YOUR INSTRUCTIONS
Copy the listing below word for word, leaving out the pictures.

━━━━━━━━━━━━━━━━━━━━━━━━━━━━━━

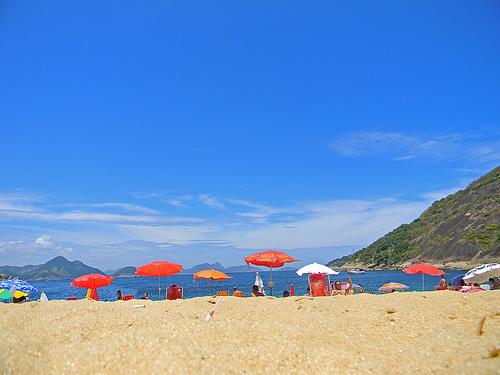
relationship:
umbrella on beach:
[131, 263, 177, 301] [5, 288, 497, 374]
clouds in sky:
[3, 194, 361, 247] [3, 7, 500, 261]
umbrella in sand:
[131, 263, 177, 301] [5, 288, 497, 374]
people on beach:
[5, 271, 488, 293] [5, 288, 497, 374]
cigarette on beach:
[202, 299, 230, 321] [5, 288, 497, 374]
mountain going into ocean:
[320, 161, 499, 273] [5, 271, 488, 293]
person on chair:
[171, 284, 181, 298] [163, 281, 185, 300]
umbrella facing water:
[196, 270, 231, 296] [5, 271, 488, 293]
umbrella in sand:
[196, 270, 231, 296] [5, 288, 497, 374]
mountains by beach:
[4, 257, 344, 273] [5, 288, 497, 374]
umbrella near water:
[376, 279, 411, 295] [5, 271, 488, 293]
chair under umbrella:
[163, 281, 185, 300] [376, 279, 411, 295]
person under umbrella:
[171, 284, 181, 298] [239, 249, 295, 300]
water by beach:
[1, 269, 495, 307] [5, 288, 497, 374]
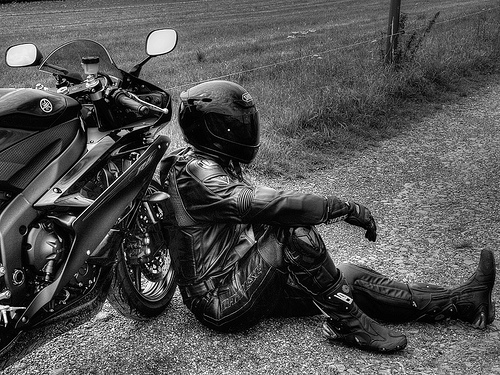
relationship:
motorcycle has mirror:
[1, 35, 180, 340] [142, 29, 191, 67]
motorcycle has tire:
[1, 35, 180, 340] [114, 180, 174, 322]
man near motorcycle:
[136, 102, 440, 375] [1, 35, 180, 340]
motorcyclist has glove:
[136, 102, 440, 375] [333, 199, 384, 241]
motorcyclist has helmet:
[136, 102, 440, 375] [162, 81, 269, 151]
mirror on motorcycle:
[142, 29, 191, 67] [1, 35, 180, 340]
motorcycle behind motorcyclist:
[1, 35, 180, 340] [136, 102, 440, 375]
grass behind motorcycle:
[273, 29, 382, 133] [1, 35, 180, 340]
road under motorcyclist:
[373, 94, 494, 240] [136, 102, 440, 375]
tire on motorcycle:
[114, 180, 174, 322] [1, 35, 180, 340]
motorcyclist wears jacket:
[136, 102, 440, 375] [156, 154, 300, 317]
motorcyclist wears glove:
[136, 102, 440, 375] [333, 199, 384, 241]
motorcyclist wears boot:
[136, 102, 440, 375] [377, 254, 496, 333]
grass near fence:
[273, 29, 382, 133] [246, 1, 427, 71]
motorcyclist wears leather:
[136, 102, 440, 375] [175, 143, 343, 303]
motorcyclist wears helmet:
[136, 102, 440, 375] [162, 81, 269, 151]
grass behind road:
[273, 29, 382, 133] [373, 94, 494, 240]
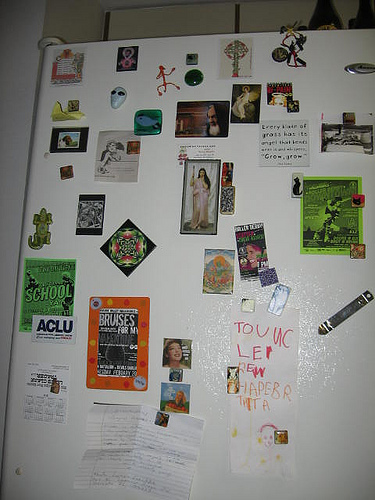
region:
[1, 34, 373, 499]
white refrigerator door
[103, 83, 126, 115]
green alien magnet with big black eyes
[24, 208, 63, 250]
green lizard refrigerator magnet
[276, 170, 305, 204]
square black cat magnet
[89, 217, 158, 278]
pink, white, and green mandala magnet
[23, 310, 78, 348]
white ACLU magnet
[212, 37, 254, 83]
intricate pink and green celtic cross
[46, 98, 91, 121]
torn piece of yellow paper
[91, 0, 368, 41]
white cabinetry above refrigerator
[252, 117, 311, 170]
square white inspirational quote magnet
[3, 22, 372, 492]
A refrigerator door with magnets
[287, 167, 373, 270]
A green flyer held up by magnets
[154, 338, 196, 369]
A small picture of a woman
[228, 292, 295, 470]
A picture drawn by a child held up by magnets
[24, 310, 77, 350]
A magnet that says ACLU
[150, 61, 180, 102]
A orange stick figure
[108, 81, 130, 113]
A white alien head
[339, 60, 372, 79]
A brand label on a refrigerator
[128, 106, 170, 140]
A green and blue refrigerator magnate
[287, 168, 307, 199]
A picture of a black cat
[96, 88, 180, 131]
Magnets on front of the fridge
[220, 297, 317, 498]
A note written by a child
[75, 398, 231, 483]
School work on fridge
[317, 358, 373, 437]
The fridge is white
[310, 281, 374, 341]
Can opener on front of fridge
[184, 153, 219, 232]
Picture of a woman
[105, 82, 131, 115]
Alien magnet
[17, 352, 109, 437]
Calendar on front of fridge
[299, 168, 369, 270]
Green flyer on the front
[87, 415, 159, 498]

━━━━━━━━━━━━━━━━━━━━━━━━━━━━━━

TASK RESPONSE
relationship:
umbrella on beach:
[131, 263, 177, 301] [5, 288, 497, 374]
clouds in sky:
[3, 194, 361, 247] [3, 7, 500, 261]
umbrella in sand:
[131, 263, 177, 301] [5, 288, 497, 374]
people on beach:
[5, 271, 488, 293] [5, 288, 497, 374]
cigarette on beach:
[202, 299, 230, 321] [5, 288, 497, 374]
mountain going into ocean:
[320, 161, 499, 273] [5, 271, 488, 293]
person on chair:
[171, 284, 181, 298] [163, 281, 185, 300]
umbrella facing water:
[196, 270, 231, 296] [5, 271, 488, 293]
umbrella in sand:
[196, 270, 231, 296] [5, 288, 497, 374]
mountains by beach:
[4, 257, 344, 273] [5, 288, 497, 374]
umbrella near water:
[376, 279, 411, 295] [5, 271, 488, 293]
chair under umbrella:
[163, 281, 185, 300] [376, 279, 411, 295]
person under umbrella:
[171, 284, 181, 298] [239, 249, 295, 300]
water by beach:
[1, 269, 495, 307] [5, 288, 497, 374]
relationship:
motorcycle has mirror:
[1, 35, 180, 340] [142, 29, 191, 67]
motorcycle has tire:
[1, 35, 180, 340] [114, 180, 174, 322]
man near motorcycle:
[136, 102, 440, 375] [1, 35, 180, 340]
motorcyclist has glove:
[136, 102, 440, 375] [333, 199, 384, 241]
motorcyclist has helmet:
[136, 102, 440, 375] [162, 81, 269, 151]
mirror on motorcycle:
[142, 29, 191, 67] [1, 35, 180, 340]
motorcycle behind motorcyclist:
[1, 35, 180, 340] [136, 102, 440, 375]
grass behind motorcycle:
[273, 29, 382, 133] [1, 35, 180, 340]
road under motorcyclist:
[373, 94, 494, 240] [136, 102, 440, 375]
tire on motorcycle:
[114, 180, 174, 322] [1, 35, 180, 340]
motorcyclist wears jacket:
[136, 102, 440, 375] [156, 154, 300, 317]
motorcyclist wears glove:
[136, 102, 440, 375] [333, 199, 384, 241]
motorcyclist wears boot:
[136, 102, 440, 375] [377, 254, 496, 333]
grass near fence:
[273, 29, 382, 133] [246, 1, 427, 71]
motorcyclist wears leather:
[136, 102, 440, 375] [175, 143, 343, 303]
motorcyclist wears helmet:
[136, 102, 440, 375] [162, 81, 269, 151]
grass behind road:
[273, 29, 382, 133] [373, 94, 494, 240]
region:
[1, 34, 373, 499]
white refrigerator door
[103, 83, 126, 115]
green alien magnet with big black eyes
[24, 208, 63, 250]
green lizard refrigerator magnet
[276, 170, 305, 204]
square black cat magnet
[89, 217, 158, 278]
pink, white, and green mandala magnet
[23, 310, 78, 348]
white ACLU magnet
[212, 37, 254, 83]
intricate pink and green celtic cross
[46, 98, 91, 121]
torn piece of yellow paper
[91, 0, 368, 41]
white cabinetry above refrigerator
[252, 117, 311, 170]
square white inspirational quote magnet
[3, 22, 372, 492]
A refrigerator door with magnets
[287, 167, 373, 270]
A green flyer held up by magnets
[154, 338, 196, 369]
A small picture of a woman
[228, 292, 295, 470]
A picture drawn by a child held up by magnets
[24, 310, 77, 350]
A magnet that says ACLU
[150, 61, 180, 102]
A orange stick figure
[108, 81, 130, 113]
A white alien head
[339, 60, 372, 79]
A brand label on a refrigerator
[128, 106, 170, 140]
A green and blue refrigerator magnate
[287, 168, 307, 199]
A picture of a black cat
[96, 88, 180, 131]
Magnets on front of the fridge
[220, 297, 317, 498]
A note written by a child
[75, 398, 231, 483]
School work on fridge
[317, 358, 373, 437]
The fridge is white
[310, 281, 374, 341]
Can opener on front of fridge
[184, 153, 219, 232]
Picture of a woman
[105, 82, 131, 115]
Alien magnet
[17, 352, 109, 437]
Calendar on front of fridge
[299, 168, 369, 270]
Green flyer on the front
[87, 415, 159, 498]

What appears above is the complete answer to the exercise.